Esta coluna publicou há dois dias afirmações do senador de que, quando no governo, jamais discriminou prefeitos adversários, repassando-lhes as verbas a que faziam jus, sem maiores contratempos. Apenas sentia-se no direito de badalar publicamente sua isenção.
O ex-prefeito de Curitiba Rafael Greca, atual chefe da Casa Civil do governador Jaime Lerner, contra-ataca, dizendo que tudo isso é mentira deslavada. Roberto Requião, segundo ele, ia bem além dos gestos de discriminação que hoje aponta no governo federal.
Depois de chamá-lo de inconsequente, odioso e fraudulento, Greca diz que o esquema montado por Requião para discriminar seus adversários era comandado pessoalmente por ele e mais três assessores diretos: o então líder do PMDB na Assembléia, Renato Adur, o chefe da Casa Civil, Caito Quintana, e Eduardo Requião, seu irmão.
Esse grupo controlava não só o acesso ao Palácio Iguaçu, sede do governo, como a destinação dos recursos do Estado e de convênios para as prefeituras. Em síntese, prevalecia o seguinte procedimento: ou os prefeitos filiavam-se ao PMDB ou não conseguiam nada do governo estadual. Antes de serem recebidos pelo governador, recebiam do funcionário palaciano uma ficha de filiação ao partido. Ou a assinavam ou então voltassem para casa.

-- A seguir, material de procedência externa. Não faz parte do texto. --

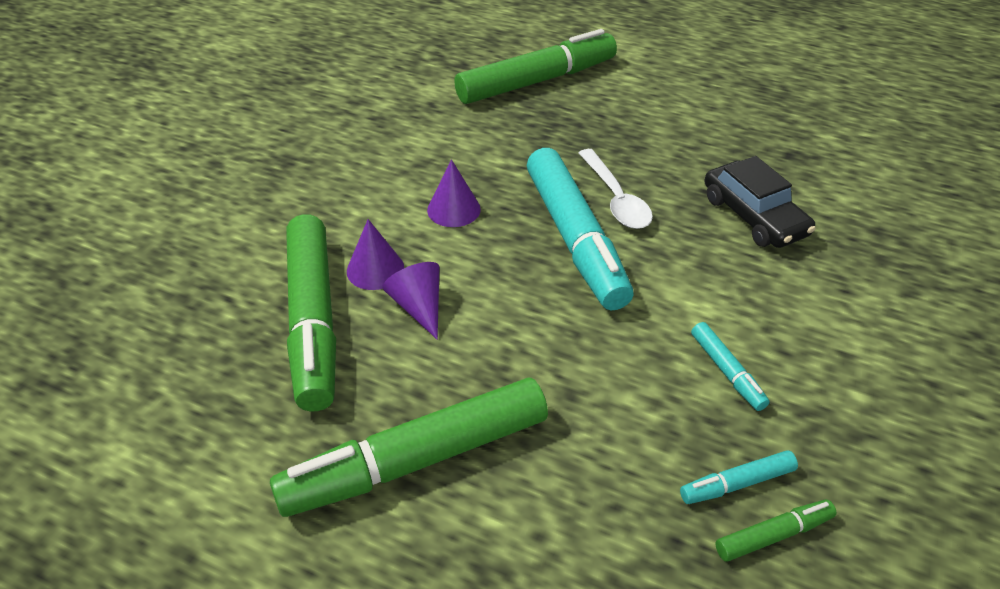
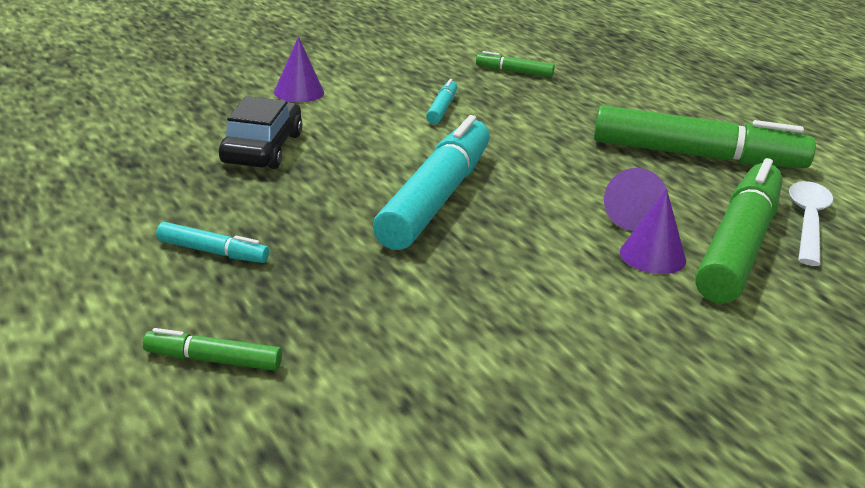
camera: 145 degrees left, 15 degrees down
(453, 209) = (523, 267): purple cone -> purple cone (299, 92)
(537, 81) = (213, 360): green marker -> green marker, size x0.44
(616, 199) = (351, 205): white spoon -> white spoon (807, 221)
(736, 483) = (507, 85): turquoise marker -> turquoise marker (212, 252)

Houve casos em que Requião teria entregue cheques de convênio ao presidente do PMDB local, para que este faturasse publicitariamente o episódio e só depois o repassasse ao prefeito. O ex-prefeito de Grande Rios, Gilberto Ricieri, do PDT, nunca foi recebido por Requião e chegou mesmo a ser fisicamente barrado à porta do Palácio.
Requião, segundo o ex-prefeito de Pitanga, Altair Zampier (PSB), classificava os prefeitos em três graus diferentes - e os que estavam na rubrica C, como ele, eram simplesmente ignorados. Numa ocasião, Requião repassou cheque de convênio educacional com o município por meio do candidato do PMDB a prefeito derrotado nas eleições, que não tinha fé pública para receber recursos públicos.
O bate-boca não tem fim. E evidencia que a política regional brasileira consegue ir a níveis mais baixos que a nacional. O estilo Requião não selecionou adjetivos. As respostas, claro, mantêm o padrão. Diante do que dele dizem os ex-prefeitos adversários, as acusações que faz de manipulações políticas do orçamento, aos ministros Luís Carlos Santos e Carlos Albuquerque, perdem impacto.
Greca, para ilustrar o estilo Requião, lembra que ele e o senador Osmar Dias protagonizaram, há semanas, no Senado, o último caso em toda a história do Brasil em que um senador negou voto para aprovação de créditos a seu Estado. E por aí vai.